Why predictions of Mugabe’s imminent downfall are wrong

He has also used the intelligence services to sow divisions and maintain surveillance among the generals. Unless Mugabe’s opponents can develop a strategy to bring a decisive majority of senior military officers over to their side, even the most effective social media campaign will be for naught.

Then there is the other requirement of opposition success: a broad and inclusive political strategy.

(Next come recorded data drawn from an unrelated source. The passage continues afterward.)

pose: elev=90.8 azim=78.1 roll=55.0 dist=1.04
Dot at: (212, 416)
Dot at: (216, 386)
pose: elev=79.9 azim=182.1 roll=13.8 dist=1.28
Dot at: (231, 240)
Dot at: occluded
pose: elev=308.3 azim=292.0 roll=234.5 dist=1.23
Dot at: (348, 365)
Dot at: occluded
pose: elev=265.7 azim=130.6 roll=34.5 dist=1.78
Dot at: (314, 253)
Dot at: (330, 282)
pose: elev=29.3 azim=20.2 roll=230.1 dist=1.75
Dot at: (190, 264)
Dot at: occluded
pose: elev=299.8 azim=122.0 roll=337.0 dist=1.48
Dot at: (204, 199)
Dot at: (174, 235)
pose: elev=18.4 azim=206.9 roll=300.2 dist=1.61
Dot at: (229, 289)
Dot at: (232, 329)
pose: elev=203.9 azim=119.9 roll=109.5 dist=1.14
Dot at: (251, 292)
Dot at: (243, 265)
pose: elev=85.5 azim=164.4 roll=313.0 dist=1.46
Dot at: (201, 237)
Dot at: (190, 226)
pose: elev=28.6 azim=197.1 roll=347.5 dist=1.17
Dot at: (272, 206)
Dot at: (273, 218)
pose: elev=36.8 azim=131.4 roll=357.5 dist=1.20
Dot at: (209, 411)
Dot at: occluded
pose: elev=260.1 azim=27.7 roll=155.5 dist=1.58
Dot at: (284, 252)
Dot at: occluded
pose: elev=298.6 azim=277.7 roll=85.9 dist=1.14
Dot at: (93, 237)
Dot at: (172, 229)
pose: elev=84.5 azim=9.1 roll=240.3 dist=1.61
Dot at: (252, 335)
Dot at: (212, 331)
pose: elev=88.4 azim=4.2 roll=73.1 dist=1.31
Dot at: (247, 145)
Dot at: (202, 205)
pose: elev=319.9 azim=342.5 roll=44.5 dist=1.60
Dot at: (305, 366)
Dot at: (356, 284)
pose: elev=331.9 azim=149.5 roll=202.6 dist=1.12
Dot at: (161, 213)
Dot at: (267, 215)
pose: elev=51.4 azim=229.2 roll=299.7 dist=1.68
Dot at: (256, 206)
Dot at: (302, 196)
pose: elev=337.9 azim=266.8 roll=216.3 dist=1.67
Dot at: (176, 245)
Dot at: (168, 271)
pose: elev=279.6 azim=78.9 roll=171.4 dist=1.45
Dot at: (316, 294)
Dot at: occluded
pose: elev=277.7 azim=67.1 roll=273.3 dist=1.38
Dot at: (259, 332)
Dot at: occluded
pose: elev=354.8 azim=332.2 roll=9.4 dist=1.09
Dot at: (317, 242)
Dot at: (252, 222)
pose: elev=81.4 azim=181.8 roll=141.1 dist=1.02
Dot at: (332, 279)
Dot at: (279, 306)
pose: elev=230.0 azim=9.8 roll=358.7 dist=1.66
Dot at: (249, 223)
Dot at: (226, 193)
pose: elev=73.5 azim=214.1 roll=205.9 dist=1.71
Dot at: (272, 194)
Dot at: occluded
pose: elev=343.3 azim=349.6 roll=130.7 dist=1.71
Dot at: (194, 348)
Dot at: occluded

Hashtag activism and Facebook posts will never be a substitute for a well-crafted agenda; nor do they offer a successful alternative to on-the-ground political engagement.

In 2011, many Arab cyber-activists fulminated online against dictatorship and social ills (and in some cases helped to mobilize actual physical protests), but few managed to devise a workable and unifying political agenda for the morning after the collapse of the status quo.

Here the example of Egypt comes to mind once again. The military did not need long after Mubarak’s downfall to reassert its control over the political process; online activists had little to offer in the way of effective alternatives.

For these reasons it is not enough for Zimbabwe’s urban youth to simply oppose the status quo through social media. Let’s say that a successful youth uprising were to remove Mugabe from power tomorrow: Who would take over in his wake? What sort of political and economic agenda would this new leader have?

And where are the voices of Zimbabwe’s rural youth, who despite their numerical majority, have played a marginal role in online activism, since social media use is less widespread in the countryside?

Most of Zimbabwe’s social media activists have yet to give lucid answers to these important questions, while the few who do are plagued by a lack of consensus about who would lead a post-Mugabe Zimbabwe and what that leadership’s agenda should be.

If social media activists want to make a successful contribution to political change in Zimbabwe, they need to work in sync with traditional civil society groups and, crucially, effective opposition political parties.

But these two ingredients — an effective civil society and well-led opposition parties — are currently lacking.

The main opposition leader, Morgan Tsvangirai, is being treated for colon cancer, sparking a succession struggle in his own party. A fully engaged Tsvangirai might have offered crucial leadership to urban youth in the recent protests.